CHROM | POS | PG0390.C |
---|---|---|
Pf3D7_01_v3 | 93157 | 0 |
Pf3D7_01_v3 | 94422 | 0 |
Pf3D7_01_v3 | 94459 | 0 |
Pf3D7_01_v3 | 94487 | 0 |
Warning
Flags -ref and -alt should not be used with -vcf.
- -forbidUpdateProp
- Forbid MCMC moves to update proportions.
- -forbidUpdateSingle
- Forbid MCMC moves to update single haplotype.
- -forbidUpdatePair
- Forbid MCMC moves to update pair haplotypes.
- -exportPostProb
- Save the posterior probabilities of the final iteration of all strains.
- -miss [float]
- Miss copying probability.
- -recomb [float]
- Constant recombination probability.
- -p [int]
- Output precision (default value 8).
- -c [float]
- Specify scaling parameter c, which reflects how much data is available (default value 100.0).
- -G [float]
- Specify scaling parameter for genetic map (default value of 20.0).
- -sigma [float]
- Specify the variance parameter for proportion estimation (default value of 5.0).
- -ibdSigma [flat]
- Specify the variance parameter for proportion estimation when IBD method is used (default value of 20.0).
- -initialHap [file]
- Specify initial haplotypes of deconvolution.
R utilities¶
Flags -vcf, -plaf, -ref, -alt, -exclude, -o usage are the same as DEploid
. Additionally, we have the following flags:
- -dEprefix [string]
- Prefix of
DEploid
output. - -inbreeding
- Painting haplotype inbreeding posterior probabilities.
- -ADFieldIndex
- The index of
AD
field (2 by default). - -filter.threshold [float]
- Filtering threshold (0.995 by default).
- -filter.window [int]
- Filtering window (10 by default).
- Produce figures in pdf rather than png.
- -ibd
- Produce figures for IBD process.
- -ring
- Produce circular genome plots for WSAF and haplotype posterior painting probabilities.
Example of data exploration¶
Use our data exploration tools to investigate the data.
$ utilities/dataExplore.r -vcf data/exampleData/PG0390-C.eg.vcf.gz \
-plaf data/exampleData/labStrains.eg.PLAF.txt \
-o PG0390-C

- Figure on the top plot total allele counts across all markers. We use the threshold (red line) to identify markers with extremely high allele counts. Red crosses indicate markers that are filtered out.
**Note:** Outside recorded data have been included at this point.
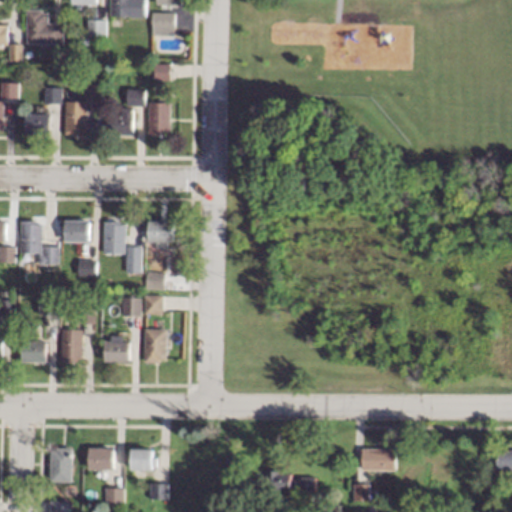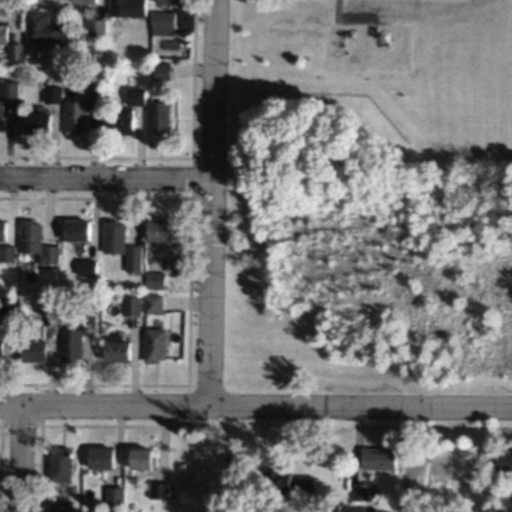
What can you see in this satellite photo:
building: (83, 2)
building: (84, 2)
building: (168, 2)
building: (169, 2)
building: (127, 8)
building: (127, 8)
building: (162, 23)
building: (162, 23)
building: (95, 27)
building: (96, 27)
building: (41, 28)
building: (41, 28)
building: (3, 34)
building: (3, 34)
building: (102, 50)
building: (14, 51)
building: (14, 52)
building: (27, 54)
building: (162, 71)
building: (162, 71)
building: (10, 89)
building: (10, 90)
building: (96, 92)
building: (53, 94)
building: (53, 95)
building: (136, 96)
building: (136, 97)
building: (1, 115)
building: (1, 115)
building: (75, 117)
building: (75, 117)
building: (159, 117)
building: (159, 118)
building: (123, 122)
building: (37, 123)
building: (39, 123)
building: (122, 123)
road: (105, 180)
road: (209, 202)
building: (3, 230)
building: (3, 230)
building: (77, 230)
building: (78, 230)
building: (161, 230)
building: (161, 230)
building: (115, 237)
building: (115, 237)
building: (37, 242)
building: (37, 243)
building: (7, 253)
building: (8, 254)
building: (135, 259)
building: (88, 268)
building: (88, 268)
building: (156, 280)
building: (73, 281)
building: (153, 303)
building: (153, 304)
building: (47, 305)
building: (6, 306)
building: (131, 306)
building: (132, 306)
building: (7, 307)
building: (87, 315)
building: (0, 336)
building: (71, 344)
building: (155, 344)
building: (71, 345)
building: (155, 345)
building: (0, 348)
building: (118, 350)
building: (33, 351)
building: (34, 351)
building: (117, 351)
road: (255, 405)
building: (101, 457)
road: (21, 458)
building: (101, 458)
building: (378, 458)
building: (142, 459)
building: (143, 459)
building: (379, 459)
building: (503, 459)
building: (228, 460)
building: (504, 460)
building: (61, 464)
building: (61, 465)
building: (289, 481)
building: (288, 482)
building: (158, 490)
building: (159, 491)
building: (360, 491)
building: (361, 492)
building: (114, 495)
building: (114, 495)
building: (58, 506)
building: (59, 506)
building: (325, 508)
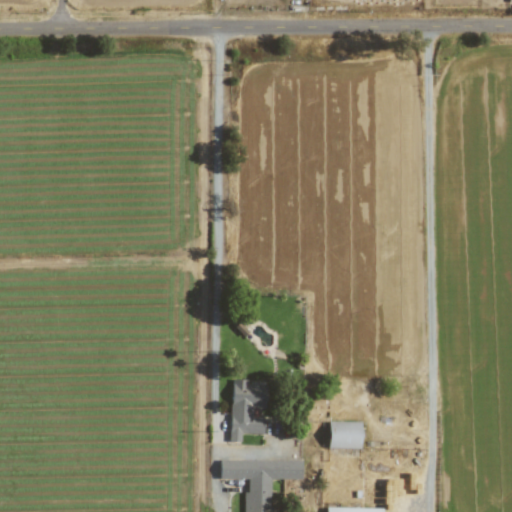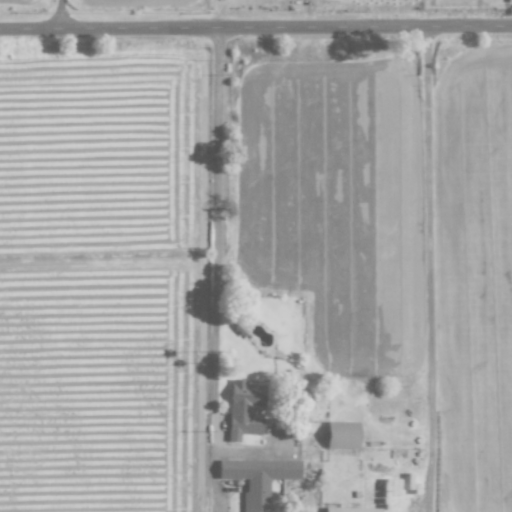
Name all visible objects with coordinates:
road: (58, 13)
road: (256, 26)
road: (215, 221)
road: (428, 268)
building: (244, 408)
building: (342, 434)
building: (258, 478)
building: (351, 509)
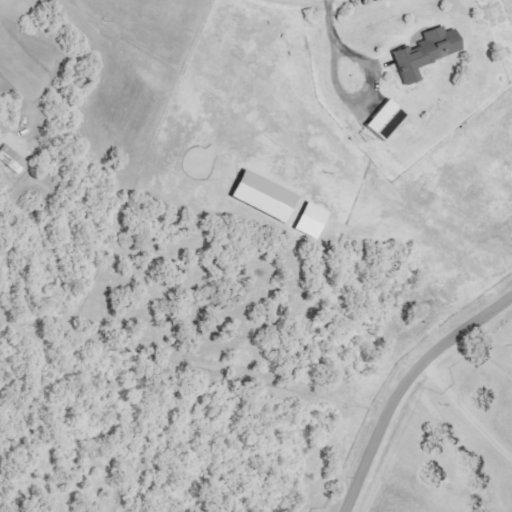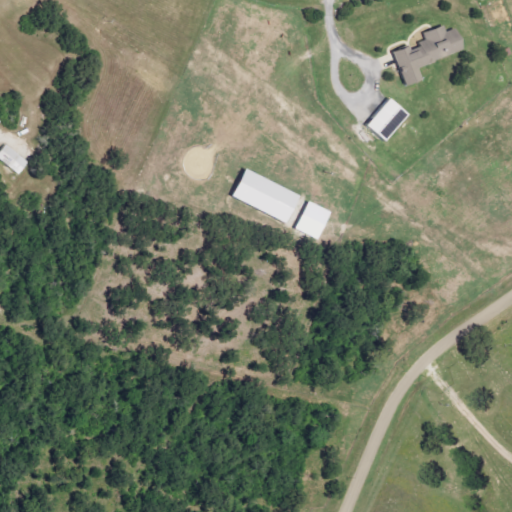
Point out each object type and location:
building: (426, 53)
building: (386, 120)
building: (12, 160)
building: (265, 196)
building: (312, 221)
road: (401, 382)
- Figure on the left plots the alternative allele count against the reference allele count. As P. falciparum genomes are haploid, in clonal samples, one woule expect to see either alternative or reference allele at any sites. Heterozygous sites are indications of mixed infection.
- Figure in the middle is the histogram of the allele frequency within sample. Note that we exclude markers with WSAF strictly equal to 0s and 1s in the histogram.
- Figure on the right show allele frequency within sample, compare against the population average.